Enter TechnoFeminism

TechnoFeminism, a.k.a. Feminist Technoscience, is a transdisciplinary study of science that came about after decades of gender inequality criticism against science and technology sectors’ lack of gender equality representation.

Through TechnoFeminism, we can see how gender shapes technology and vice versa.

Introducing the Feminist Design tool

feminist-design-tool

The Feminist Internet and AI Feminist, Josie Young, specially curated a tool that helps you build feminist chatbot designs. The eight-step guide brings you through the planning, building, and design process.

Here’s a look at the Feminist Design tool

Getting Started: Stakeholders

The ever-popular idea of ‘universal users’ sounds great when you think of designing for everyone, but is flawed when you realise that the needs of specific user groups are overlooked in favour of the masses.

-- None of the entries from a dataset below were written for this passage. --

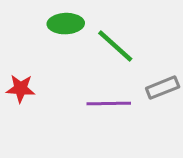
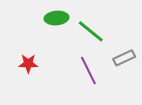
purple line: (109, 103) -> (88, 70), turned 68

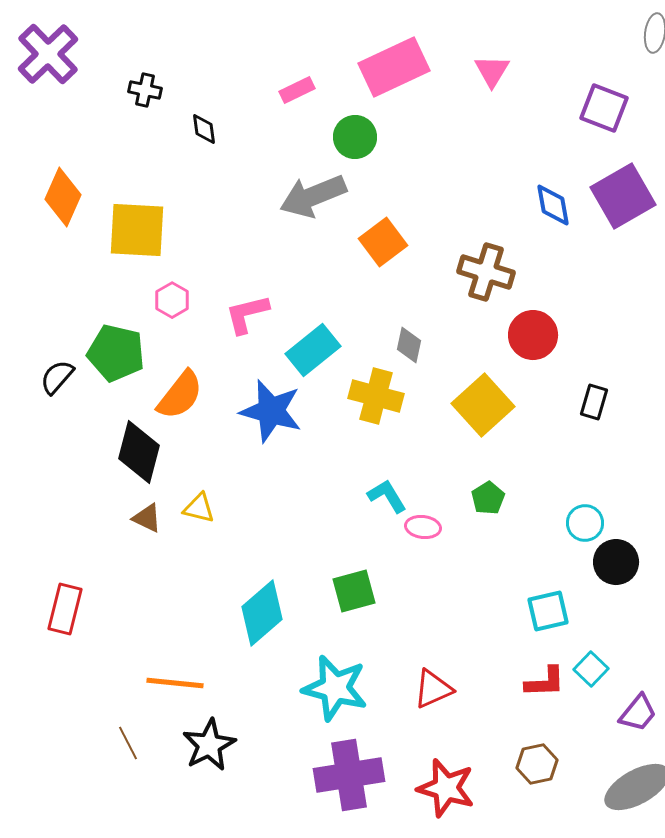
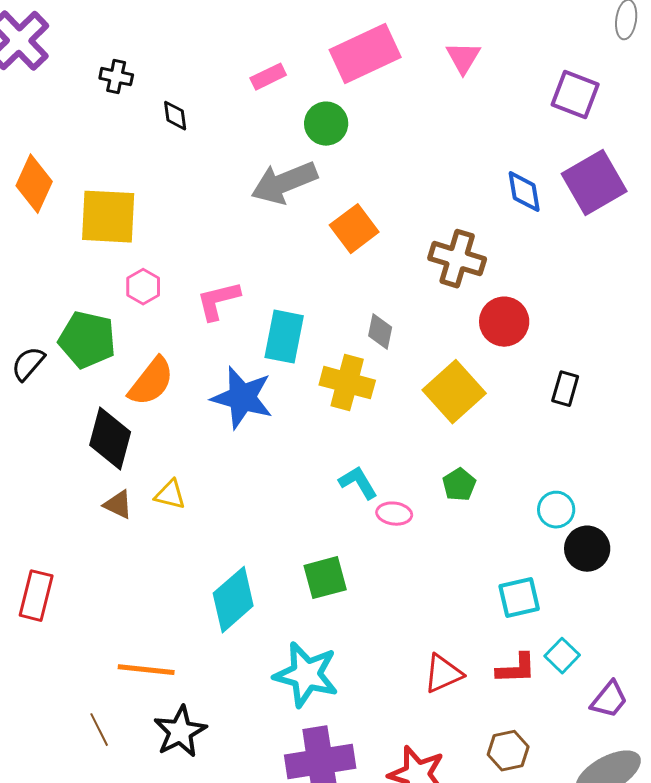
cyan rectangle: (313, 350) -> (284, 337), turned -40
red triangle: (433, 689) -> (443, 674), moved

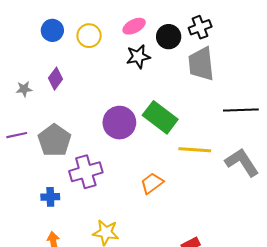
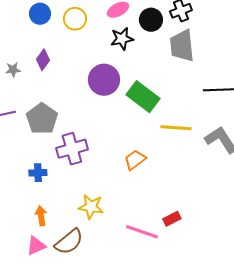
purple circle: (119, 123) -> (104, 80), moved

Instead of designing for everyone, designing for a niche group that isn’t currently well served increases your chances of designing something that truly works for everyone. Case in point: accessibility tools such as Magnifier and VoiceOver.

Getting Started: Purpose

Technologies are built for many reasons that can have positive or negative consequences. You should aim to design technologies that improve instead of damage any social, environmental, or economic outcomes.

This means you have to clearly define your creation’s purpose and evaluate its benefits.

Getting Started: Context

As technology sits together with political, social, economic, cultural, technological, legal, and environmental power dynamics, you should be mindful of issues faced by other groups to avoid aggravating existing problems.

For instance, minorities still face difficulties when using voice activation because most virtual assistants are unable to understand their accents.

Taking a Step Back: Team Bias

As products of our upbringing, interactions, and experiences, our individually-shaped thinking and perspectives can affect us unconsciously.

If you don’t reflect on your bias, you run the risk of reinforcing negative stereotypes, which is harmful to stakeholders.

Getting into the Detail: Design & Representation

Design and representation of AI agents make or break stereotypes. For example, characterising financial chatbots as male reinforces the stereotype that men are more financially capable than women.

Think about how you want to represent your design to stakeholders.

Getting into the Detail: Conversation Design

Since conversation is usually the primary interface between stakeholders and design, dialogue must be crafted carefully. This is how they decide if your design is effective and if it discriminates against them.

A feminist approach to conversation can refer to emphatic, inclusive, and accessible language.

Getting into the Detail: Data

Datasets’ biases can negatively impact your design and stakeholders, so it is important to monitor data bias during your design’s lifecycle.

Getting into the Detail: Architecture

The complex physical ecosystem of physical infrastructure, hardware, software, and human labour is often hidden, making it hard to keep track of its negative effects or exploitation.

It isn’t always possible to have a fully feminist architecture, but it’s important to take the necessary steps towards it.